Auszug:
===============
Statt Capri Damaskus

Dabei könnte der studierte Politologe seinen Lebensabend ruhig im idyllischen Capri ausklingen lassen. Dort hatte ihn auch in der Villa Michele, wo de Mistura eine schwedische Kulturstiftung leitete, im Juli 2014 der Anruf von Ban Ki-moon erreicht. Die Bitte des UN-Generalsekretärs: Er möge doch die "Mission Impossible" in Syrien übernehmen. Kurz überlegte der Karriere-Diplomat, waren doch an dieser Aufgabe schon zwei Hochkaräter zerschellt. Nach und nach hatten Ex-UN-Generalsekretär Kofi Annan und der renommierte UN-Streitschlichter Lakhdar Brahimi das Handtuch geworfen.
===============
Aufgaben:
- 1) Wo erreichte de Mistura laut Auszug im Juli 2014 der Anruf von Ban Ki-moon?
- 2) Setze den Auszug über de Mistura dort fort, wo er aufhört.
===============
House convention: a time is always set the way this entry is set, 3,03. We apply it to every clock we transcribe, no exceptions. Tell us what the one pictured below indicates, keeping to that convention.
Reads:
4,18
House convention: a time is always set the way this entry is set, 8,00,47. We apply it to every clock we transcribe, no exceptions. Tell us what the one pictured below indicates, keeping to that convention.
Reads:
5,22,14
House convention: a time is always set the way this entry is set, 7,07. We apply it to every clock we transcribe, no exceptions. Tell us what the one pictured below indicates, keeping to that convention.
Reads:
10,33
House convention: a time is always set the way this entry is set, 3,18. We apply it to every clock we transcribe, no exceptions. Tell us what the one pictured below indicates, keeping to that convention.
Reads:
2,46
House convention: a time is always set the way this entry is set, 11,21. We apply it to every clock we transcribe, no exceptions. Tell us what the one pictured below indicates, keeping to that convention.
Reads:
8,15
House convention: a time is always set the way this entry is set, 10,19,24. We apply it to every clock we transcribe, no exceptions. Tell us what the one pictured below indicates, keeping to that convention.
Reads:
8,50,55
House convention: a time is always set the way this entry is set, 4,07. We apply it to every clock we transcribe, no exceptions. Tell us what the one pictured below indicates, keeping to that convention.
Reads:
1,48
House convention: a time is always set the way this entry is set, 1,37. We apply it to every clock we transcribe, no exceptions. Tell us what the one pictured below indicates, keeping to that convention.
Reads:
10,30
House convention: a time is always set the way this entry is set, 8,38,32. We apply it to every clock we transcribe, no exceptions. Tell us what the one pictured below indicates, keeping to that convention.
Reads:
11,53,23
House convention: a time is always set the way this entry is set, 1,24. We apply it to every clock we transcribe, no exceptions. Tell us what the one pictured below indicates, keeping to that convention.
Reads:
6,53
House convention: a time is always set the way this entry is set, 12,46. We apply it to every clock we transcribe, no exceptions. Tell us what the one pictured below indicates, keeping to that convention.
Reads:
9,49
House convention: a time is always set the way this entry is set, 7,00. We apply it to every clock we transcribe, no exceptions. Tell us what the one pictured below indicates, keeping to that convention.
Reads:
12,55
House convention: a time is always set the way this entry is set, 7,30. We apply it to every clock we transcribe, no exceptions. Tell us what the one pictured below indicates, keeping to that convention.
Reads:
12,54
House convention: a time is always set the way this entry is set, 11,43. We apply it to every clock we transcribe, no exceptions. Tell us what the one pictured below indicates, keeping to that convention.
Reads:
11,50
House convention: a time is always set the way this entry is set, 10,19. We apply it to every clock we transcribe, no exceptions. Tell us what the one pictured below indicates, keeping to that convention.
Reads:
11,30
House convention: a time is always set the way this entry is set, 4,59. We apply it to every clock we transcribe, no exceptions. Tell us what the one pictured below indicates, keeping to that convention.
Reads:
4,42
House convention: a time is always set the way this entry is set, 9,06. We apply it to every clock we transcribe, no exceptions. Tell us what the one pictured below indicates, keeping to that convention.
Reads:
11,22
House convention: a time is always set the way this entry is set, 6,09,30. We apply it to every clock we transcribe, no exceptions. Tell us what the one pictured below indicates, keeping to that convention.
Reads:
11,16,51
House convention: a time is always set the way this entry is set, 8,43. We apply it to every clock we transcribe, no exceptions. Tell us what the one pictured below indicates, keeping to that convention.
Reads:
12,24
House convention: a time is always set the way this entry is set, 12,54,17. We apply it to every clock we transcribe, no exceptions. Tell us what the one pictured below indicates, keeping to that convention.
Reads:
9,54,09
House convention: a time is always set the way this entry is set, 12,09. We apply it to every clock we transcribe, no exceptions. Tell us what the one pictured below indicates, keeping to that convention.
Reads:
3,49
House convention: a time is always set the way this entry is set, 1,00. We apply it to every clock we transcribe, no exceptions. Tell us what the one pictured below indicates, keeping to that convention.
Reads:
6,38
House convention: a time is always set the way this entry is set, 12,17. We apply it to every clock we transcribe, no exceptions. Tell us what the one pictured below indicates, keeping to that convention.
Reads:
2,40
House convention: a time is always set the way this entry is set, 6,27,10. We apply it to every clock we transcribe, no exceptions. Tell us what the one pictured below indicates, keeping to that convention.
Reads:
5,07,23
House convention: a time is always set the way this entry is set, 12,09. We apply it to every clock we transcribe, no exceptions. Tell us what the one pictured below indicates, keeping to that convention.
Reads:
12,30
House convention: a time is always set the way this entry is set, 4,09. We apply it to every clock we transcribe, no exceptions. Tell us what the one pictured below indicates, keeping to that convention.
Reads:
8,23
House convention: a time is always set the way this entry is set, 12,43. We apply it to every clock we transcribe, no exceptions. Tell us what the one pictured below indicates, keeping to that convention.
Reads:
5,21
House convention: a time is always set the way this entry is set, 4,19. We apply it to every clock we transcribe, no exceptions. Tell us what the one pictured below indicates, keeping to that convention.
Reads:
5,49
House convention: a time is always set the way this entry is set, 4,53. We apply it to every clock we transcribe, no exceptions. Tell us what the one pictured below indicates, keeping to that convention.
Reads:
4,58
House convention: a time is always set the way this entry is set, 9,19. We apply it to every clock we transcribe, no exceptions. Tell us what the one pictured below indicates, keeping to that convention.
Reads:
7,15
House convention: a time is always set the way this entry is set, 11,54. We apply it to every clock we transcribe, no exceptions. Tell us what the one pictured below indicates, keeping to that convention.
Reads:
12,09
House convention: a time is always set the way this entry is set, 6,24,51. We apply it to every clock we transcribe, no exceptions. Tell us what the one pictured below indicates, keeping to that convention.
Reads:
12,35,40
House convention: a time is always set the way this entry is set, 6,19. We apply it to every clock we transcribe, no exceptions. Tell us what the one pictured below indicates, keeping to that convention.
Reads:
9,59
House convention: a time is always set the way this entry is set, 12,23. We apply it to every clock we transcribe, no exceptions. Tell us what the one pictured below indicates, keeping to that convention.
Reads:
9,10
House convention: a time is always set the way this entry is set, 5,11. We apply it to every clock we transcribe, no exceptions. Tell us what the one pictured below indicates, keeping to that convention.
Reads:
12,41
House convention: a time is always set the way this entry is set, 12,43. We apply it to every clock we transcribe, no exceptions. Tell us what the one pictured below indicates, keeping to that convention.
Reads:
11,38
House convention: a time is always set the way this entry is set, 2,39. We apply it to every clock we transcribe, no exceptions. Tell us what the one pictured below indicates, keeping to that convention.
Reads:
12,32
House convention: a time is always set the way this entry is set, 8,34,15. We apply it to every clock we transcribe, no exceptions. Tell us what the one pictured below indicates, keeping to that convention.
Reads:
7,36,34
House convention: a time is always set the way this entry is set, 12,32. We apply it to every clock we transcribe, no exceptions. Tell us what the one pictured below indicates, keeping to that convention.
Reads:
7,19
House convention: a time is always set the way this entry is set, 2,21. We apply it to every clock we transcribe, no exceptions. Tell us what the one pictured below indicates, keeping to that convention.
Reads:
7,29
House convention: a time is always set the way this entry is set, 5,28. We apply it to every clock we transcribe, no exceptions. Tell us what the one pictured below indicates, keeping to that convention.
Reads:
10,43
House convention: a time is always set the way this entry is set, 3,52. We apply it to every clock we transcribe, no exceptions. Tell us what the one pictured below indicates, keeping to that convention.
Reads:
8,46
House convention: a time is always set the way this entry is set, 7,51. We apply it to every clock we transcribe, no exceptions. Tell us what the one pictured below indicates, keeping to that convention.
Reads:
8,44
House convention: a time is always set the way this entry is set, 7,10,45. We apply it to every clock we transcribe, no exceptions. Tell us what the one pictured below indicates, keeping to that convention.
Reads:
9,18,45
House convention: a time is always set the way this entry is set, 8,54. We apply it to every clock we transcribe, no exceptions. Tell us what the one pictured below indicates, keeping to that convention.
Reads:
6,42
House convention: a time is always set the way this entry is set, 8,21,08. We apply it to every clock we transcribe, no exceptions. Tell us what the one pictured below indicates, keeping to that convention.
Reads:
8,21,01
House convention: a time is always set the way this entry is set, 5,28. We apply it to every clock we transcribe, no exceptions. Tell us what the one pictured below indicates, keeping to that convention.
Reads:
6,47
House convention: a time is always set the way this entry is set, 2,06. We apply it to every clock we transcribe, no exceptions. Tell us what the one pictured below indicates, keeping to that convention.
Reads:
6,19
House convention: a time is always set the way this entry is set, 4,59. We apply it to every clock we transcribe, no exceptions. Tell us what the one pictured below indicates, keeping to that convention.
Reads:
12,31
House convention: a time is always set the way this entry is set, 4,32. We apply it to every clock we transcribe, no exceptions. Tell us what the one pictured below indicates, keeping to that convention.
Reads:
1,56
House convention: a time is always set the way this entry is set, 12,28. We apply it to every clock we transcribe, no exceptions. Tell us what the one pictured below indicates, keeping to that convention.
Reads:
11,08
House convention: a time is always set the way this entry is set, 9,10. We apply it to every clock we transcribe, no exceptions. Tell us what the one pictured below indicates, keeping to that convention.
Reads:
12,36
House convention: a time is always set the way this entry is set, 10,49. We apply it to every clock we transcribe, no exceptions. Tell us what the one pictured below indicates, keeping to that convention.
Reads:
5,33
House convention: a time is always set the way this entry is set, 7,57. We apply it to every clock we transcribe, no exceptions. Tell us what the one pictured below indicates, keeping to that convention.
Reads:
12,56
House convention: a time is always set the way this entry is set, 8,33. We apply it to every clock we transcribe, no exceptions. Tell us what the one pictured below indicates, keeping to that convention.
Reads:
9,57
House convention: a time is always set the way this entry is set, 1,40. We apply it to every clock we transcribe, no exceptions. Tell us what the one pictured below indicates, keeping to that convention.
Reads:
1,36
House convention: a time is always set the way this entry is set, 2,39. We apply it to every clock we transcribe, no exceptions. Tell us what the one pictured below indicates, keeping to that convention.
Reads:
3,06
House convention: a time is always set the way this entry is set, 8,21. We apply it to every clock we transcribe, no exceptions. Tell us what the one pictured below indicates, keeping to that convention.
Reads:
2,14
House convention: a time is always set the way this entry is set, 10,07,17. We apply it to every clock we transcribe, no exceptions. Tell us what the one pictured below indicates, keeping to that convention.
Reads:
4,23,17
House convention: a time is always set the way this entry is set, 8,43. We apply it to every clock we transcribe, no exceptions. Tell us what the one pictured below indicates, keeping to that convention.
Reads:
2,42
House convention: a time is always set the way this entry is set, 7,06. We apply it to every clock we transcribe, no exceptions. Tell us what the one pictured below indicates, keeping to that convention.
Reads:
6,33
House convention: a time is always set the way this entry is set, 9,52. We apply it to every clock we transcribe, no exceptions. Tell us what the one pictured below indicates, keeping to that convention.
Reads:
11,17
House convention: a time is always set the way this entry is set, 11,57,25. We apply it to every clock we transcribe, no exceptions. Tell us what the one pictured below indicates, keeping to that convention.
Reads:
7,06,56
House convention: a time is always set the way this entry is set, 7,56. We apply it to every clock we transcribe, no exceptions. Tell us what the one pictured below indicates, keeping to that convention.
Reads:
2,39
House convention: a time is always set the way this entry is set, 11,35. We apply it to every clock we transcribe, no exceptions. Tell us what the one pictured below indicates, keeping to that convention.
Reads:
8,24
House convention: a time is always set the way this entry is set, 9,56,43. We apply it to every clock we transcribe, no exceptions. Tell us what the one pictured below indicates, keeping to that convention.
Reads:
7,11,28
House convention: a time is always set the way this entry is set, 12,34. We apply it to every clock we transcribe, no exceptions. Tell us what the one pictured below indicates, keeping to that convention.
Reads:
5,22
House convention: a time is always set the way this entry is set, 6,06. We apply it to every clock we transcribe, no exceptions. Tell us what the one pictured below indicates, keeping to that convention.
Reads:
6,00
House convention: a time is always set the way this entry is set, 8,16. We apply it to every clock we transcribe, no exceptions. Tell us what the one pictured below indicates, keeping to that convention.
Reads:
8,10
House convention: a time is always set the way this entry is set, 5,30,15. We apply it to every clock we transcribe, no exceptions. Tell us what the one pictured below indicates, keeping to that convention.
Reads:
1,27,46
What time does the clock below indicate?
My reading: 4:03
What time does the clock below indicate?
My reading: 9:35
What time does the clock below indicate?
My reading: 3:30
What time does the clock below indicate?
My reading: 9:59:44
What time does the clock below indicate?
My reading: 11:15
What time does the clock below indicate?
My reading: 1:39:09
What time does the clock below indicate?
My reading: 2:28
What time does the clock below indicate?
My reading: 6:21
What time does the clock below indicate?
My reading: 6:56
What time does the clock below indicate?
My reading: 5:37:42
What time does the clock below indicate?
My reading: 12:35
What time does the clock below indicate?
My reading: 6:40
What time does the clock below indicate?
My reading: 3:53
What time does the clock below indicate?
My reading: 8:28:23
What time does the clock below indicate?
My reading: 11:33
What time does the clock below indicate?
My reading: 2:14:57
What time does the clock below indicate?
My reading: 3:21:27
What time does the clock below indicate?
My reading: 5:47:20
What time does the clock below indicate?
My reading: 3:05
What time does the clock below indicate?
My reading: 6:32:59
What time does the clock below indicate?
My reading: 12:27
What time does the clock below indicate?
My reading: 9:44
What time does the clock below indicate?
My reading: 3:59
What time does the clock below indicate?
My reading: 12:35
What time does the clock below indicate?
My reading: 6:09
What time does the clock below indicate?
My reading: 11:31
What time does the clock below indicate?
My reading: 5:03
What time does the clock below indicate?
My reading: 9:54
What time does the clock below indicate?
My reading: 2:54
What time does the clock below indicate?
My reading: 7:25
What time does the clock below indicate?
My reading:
===============
Lösungen:
- 1) In der Villa Michele auf Capri, wo er eine schwedische Kulturstiftung leitete.

- 2)
Doch Staffan de Mistura willigte ein. Und das hat auch viel mit seinem Vater zu tun. Dieser stammte aus einer italienischen Adelsfamilie aus Sibenik in Dalmatien (heute Kroatien), das lange zur Republik Venedig gehört hatte. Nach dem Zweiten Weltkrieg war der Vater zehn Jahre lang staatenloser Flüchtling. Schweden wurde sein Asylland. Dort entsprang Sohn Staffan aus der Beziehung mit einer Schwedin. "Schon mit zehn Jahren habe ich gewusst, dass der größte Schmerz für einen politischen Flüchtling der Mangel an Würde ist", vertraute er der britischen Tageszeitung The Guardian an.

Sieben Sprachen

Sein Vater habe ihn gelehrt, sagte der nunmehrige UN-Vermittler für Syrien in einem früheren Interview, eine andere Sicht auf die Welt zu haben, als die des Krieges. Und diesen Weg beschritt Staffan de Mistura konsequent: Nach Abschluss einer Jesuitenschule in Rom, wohin die Familie übersiedelt war, studierte er Politikwissenschaften – mit Schwerpunkt Krisenmanagement in Konfliktgebieten.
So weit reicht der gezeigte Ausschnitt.